Catherina Gibilarocgibilaro@diariouno.net.ar

Seguir leyendo

Osvaldo Quiroga, padre de Matías, el joven acribillado durante un asalto a un camión de caudales en un supermercado de Godoy Cruz, recibió ayer la notificación oficial de la elevación a juicio de los cuatro acusados de dar  muerte a su hijo.

Esta imputación alcanza a Omar el Tanga Gómez y su cómplice Néstor Melli Funes, junto con Orlando Luis Cabral y Nelson Funes, hermano mellizo de Néstor. Todos finalmente se sentarán en el banquillo para responder por  el aberrante crimen del joven estudiante, tras unfrustrado asalto a un camión blindado en la playa del Carrefour, de Godoy Cruz, sucedido el 9 de marzo del 2012.

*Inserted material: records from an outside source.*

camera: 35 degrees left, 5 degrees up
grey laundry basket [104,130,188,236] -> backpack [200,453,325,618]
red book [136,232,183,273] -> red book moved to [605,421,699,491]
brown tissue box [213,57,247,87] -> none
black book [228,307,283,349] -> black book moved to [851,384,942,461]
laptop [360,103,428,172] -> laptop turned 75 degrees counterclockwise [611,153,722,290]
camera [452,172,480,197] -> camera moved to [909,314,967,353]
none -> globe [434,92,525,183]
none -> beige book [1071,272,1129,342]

Quiroga, quien además de ser el padre de la víctima se constituyó en querellante en la causa, dijo a Diario UNO: “Yo realmente no era muy optimista luego de haberme sumergido en este asunto de la Justicia, pero debo decir  que la tarea del fiscal de Delitos Complejos Daniel Carniello y su equipo fue impecable”.

No obstante ello, afirmó: “Yo descreo mucho de la administración de Justicia penal, porque no me puedo olvidar que el Tanga Gómez,que ahora será juzgado por la muerte de Matías, ya estuvo juzgado y estaba gozando de  beneficios que le otorgó un juez”.

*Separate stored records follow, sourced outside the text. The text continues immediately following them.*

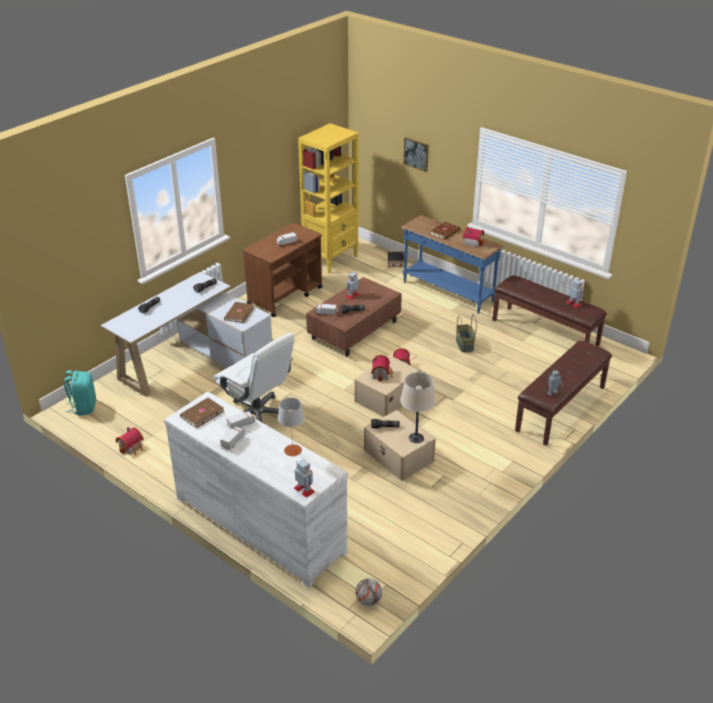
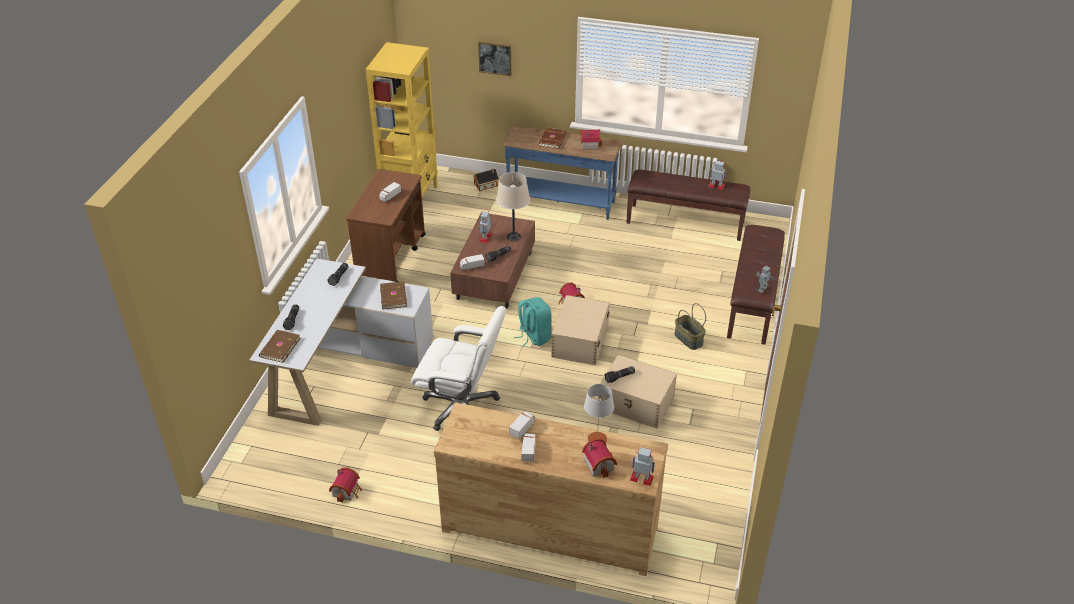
camera: 25 degrees left, 5 degrees up
turquoise backpack [64,370,96,416] -> turquoise backpack moved to [514,297,552,347]
white dresser [164,391,348,588] -> brown dresser [434,402,668,576]
brown book [180,398,224,428] -> brown book moved to [259,330,301,363]
football [355,578,382,606] -> none
toy house [371,355,393,382] -> toy house moved to [582,438,617,478]
beige table lamp [400,372,436,443] -> beige table lamp moved to [496,172,530,242]
basket [456,314,477,352] -> basket moved to [674,303,706,350]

Triste, pero no resignado, remarcó que “esta es la historia de siempre… el 90% de los crímenes son cometidos por los llamados reincidentes, que deberían estar presos”.

Con énfasis puntualizó que “esto es violencia de Estado”. Luego añadió que estas personas que, debiendo y habiendo estado bajo la tutela del Estado, no fueron reinsertadas “por que este no pudo, no quiso o no supo  hacerlo. Por eso estas personas vuelven a hacer lo único que saben, o sea, delinquir” e insistió: “El Estado es culpable. Abandonan a estas personas a su suerte de matar o morir, en este contexto cae gente inocente”.

Quiroga nunca dejó de clamar justicia no sólo para su hijo, sino por otras víctimas de la inseguridad ante cualquiera que lo quisiera escuchar y no sólo en las marchas.

Endureciendo su posición, expresó que “todo el aparato jurídico y las pymes de derechos humanos, junto a esta runfla de garantistas, es el producto que ellos venden a los delincuentes asegurándoles la impunidad. Afortunadamente no todos caen en la misma bolsa”.